Proactive personality is an important determinant of individual, organizational, and team outcomes,
and plays an important role when the environment is challenging or unfavorable, such as the one that
most entrepreneurs face. The primary goal of this research was to examine the role of proactive
personality in moderating entrepreneurial intention responses to the commonly-held masculine
stereotype about entrepreneurs. Self-employed managers are commonly attributed stereotypically
masculine characteristics and women may not be perceived to fit the image of an entrepreneur
(Fagenson & Marcus, 1991). Some research supports this prediction that proactive personality would
moderate entrepreneurial intention responses including research showing that stereotype threat is most
acutely felt by women who are most likely to do well on the stereotyped task (Simon, 2004). In this
study I predicted that more proactive women would be more negatively influenced by the masculine
stereotype about entrepreneurs whereas less proactive women will be less vulnerable to the influence
of the stereotype. Thus, entrepreneurial intentions of more proactive women were believed to decrease
significantly whe exposed to the stereotype, while no such decrement was expected for less proactive
women. The above predictions were empirically tested and the results presented here support the
prediction that women who are more proactive will be less inclined to become an entrepreneur after
exposure to the stereotype. These data, taken together with the research suggesting that negative
stereotypes have more detrimental influence on people who are more identified with the stereotyped
domain (Steele, 1998), underscore the powerful impact of stereotype threat on people belonging to
marginalized groups (e.g. women). It is notable that less proactive women did not show a significant
decrease in their entrepreneurial intentions when exposed to the negative stereotypes. It should also be
noted that less proactive women had low entrepreneurial intentions overall compared to more
proactive women.
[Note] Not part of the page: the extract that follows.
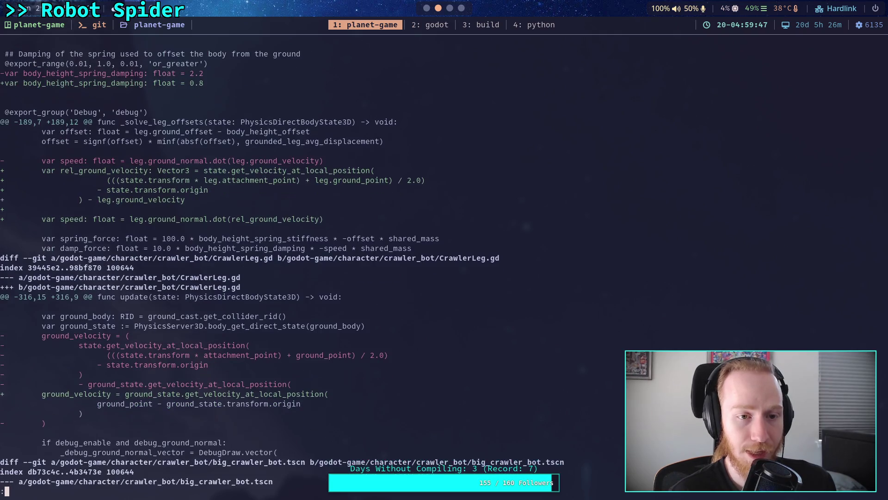
pyautogui.scroll(-3, 343, 265)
Thus, even as this research confirms the earlier finding that proactive personality
may be positively related to entrepreneurial intentions, it also highlights the 'double-edged' nature of
proactive personality. The same proactive personality that provides advantage in many individual and
organizational contexts can become a handicap in stereotype threat situations. There are a number of
theoretical and practical implications of this study. In terms of theoretical implications, this research
advances our understanding of gender stereotypes as an important influence on women's
8. entrepreneurial intentions. Specifically, this research points to the threatening role of gender
stereotypes in depressing women's entrepreneurial intentions. Additionally, our findings extend the
stereotype threat literature beyond academic performance to entrepreneurial intentions. Though
stereotype researchers acknowledge the two-pronged consequence of stereotype threat (Steele, 1998)--
undermining both performance and aspirations among stigmatized individuals in targeted domains--
there has been an almost complete lack of research on how stereotype threat can influence attitudes
and aspirations of stigmatized individuals. Summing up, through a number of materials which have
been investigated in the stereotype threat literature (Steele, 1998; Pinel, 1999; Spencer-Oatey, 2008),
this research’s aim was to examine the moderating role of proactive personality in the process of
social identity change finding out that the impact of stereotype threat on women's entrepreneurial
intentions is related to proactive personality extends the scope of stereotype threat research.